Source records

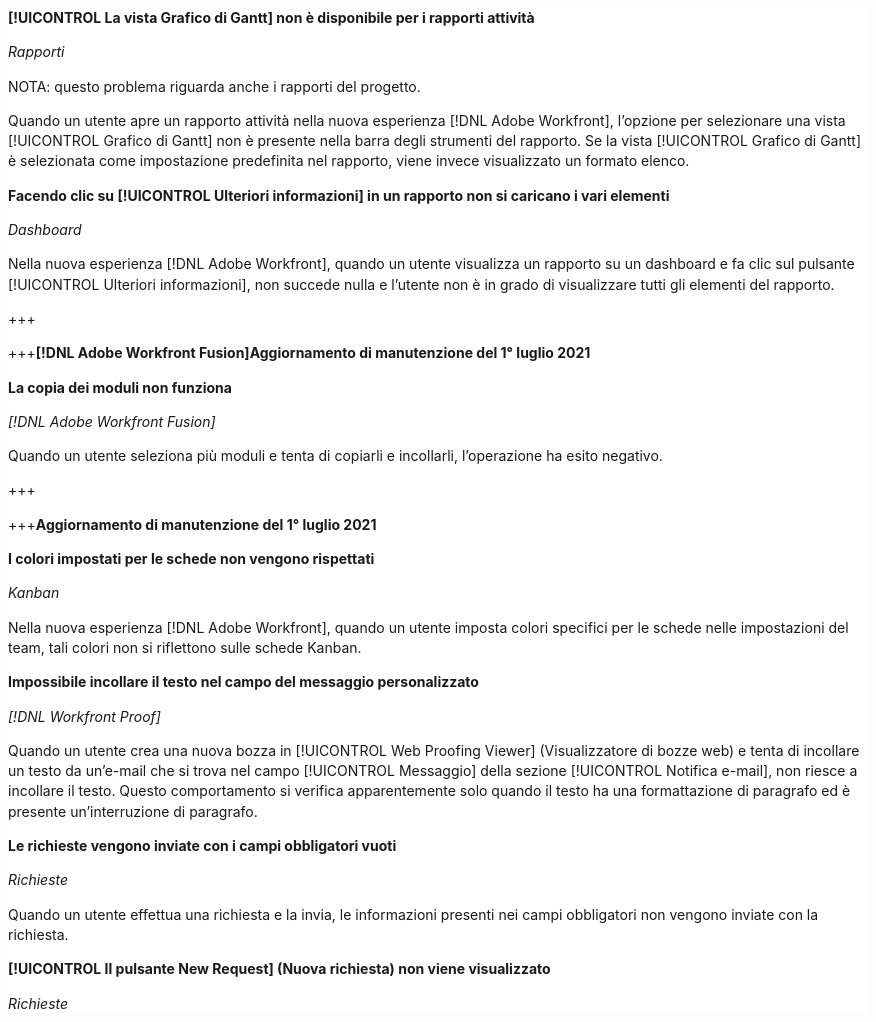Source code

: **[!UICONTROL La vista Grafico di Gantt] non è disponibile per i rapporti attività**

_Rapporti_

NOTA: questo problema riguarda anche i rapporti del progetto.

Quando un utente apre un rapporto attività nella nuova esperienza [!DNL Adobe Workfront], l’opzione per selezionare una vista [!UICONTROL Grafico di Gantt] non è presente nella barra degli strumenti del rapporto. Se la vista [!UICONTROL Grafico di Gantt] è selezionata come impostazione predefinita nel rapporto, viene invece visualizzato un formato elenco.

**Facendo clic su [!UICONTROL Ulteriori informazioni] in un rapporto non si caricano i vari elementi**

_Dashboard_

Nella nuova esperienza [!DNL Adobe Workfront], quando un utente visualizza un rapporto su un dashboard e fa clic sul pulsante [!UICONTROL Ulteriori informazioni], non succede nulla e l’utente non è in grado di visualizzare tutti gli elementi del rapporto.

+++

+++**[!DNL Adobe Workfront Fusion]Aggiornamento di manutenzione del 1° luglio 2021**

**La copia dei moduli non funziona**

_[!DNL Adobe Workfront Fusion]_

Quando un utente seleziona più moduli e tenta di copiarli e incollarli, l’operazione ha esito negativo.

+++

+++**Aggiornamento di manutenzione del 1° luglio 2021**

**I colori impostati per le schede non vengono rispettati**

_Kanban_

Nella nuova esperienza [!DNL Adobe Workfront], quando un utente imposta colori specifici per le schede nelle impostazioni del team, tali colori non si riflettono sulle schede Kanban.

**Impossibile incollare il testo nel campo del messaggio personalizzato**

_[!DNL Workfront Proof]_

Quando un utente crea una nuova bozza in [!UICONTROL Web Proofing Viewer] (Visualizzatore di bozze web) e tenta di incollare un testo da un’e-mail che si trova nel campo [!UICONTROL Messaggio] della sezione [!UICONTROL Notifica e-mail], non riesce a incollare il testo. Questo comportamento si verifica apparentemente solo quando il testo ha una formattazione di paragrafo ed è presente un’interruzione di paragrafo.

**Le richieste vengono inviate con i campi obbligatori vuoti**

_Richieste_

Quando un utente effettua una richiesta e la invia, le informazioni presenti nei campi obbligatori non vengono inviate con la richiesta.

**[!UICONTROL Il pulsante New Request] (Nuova richiesta) non viene visualizzato**

_Richieste_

● **Problem to solve**:
Quote every line above from the one containing "Adobe Workfront Fusion]_" down to the one containing "sulle schede Kanban.", including both of those lines.

● **Written reply**:
_[!DNL Adobe Workfront Fusion]_

Quando un utente seleziona più moduli e tenta di copiarli e incollarli, l’operazione ha esito negativo.

+++

+++**Aggiornamento di manutenzione del 1° luglio 2021**

**I colori impostati per le schede non vengono rispettati**

_Kanban_

Nella nuova esperienza [!DNL Adobe Workfront], quando un utente imposta colori specifici per le schede nelle impostazioni del team, tali colori non si riflettono sulle schede Kanban.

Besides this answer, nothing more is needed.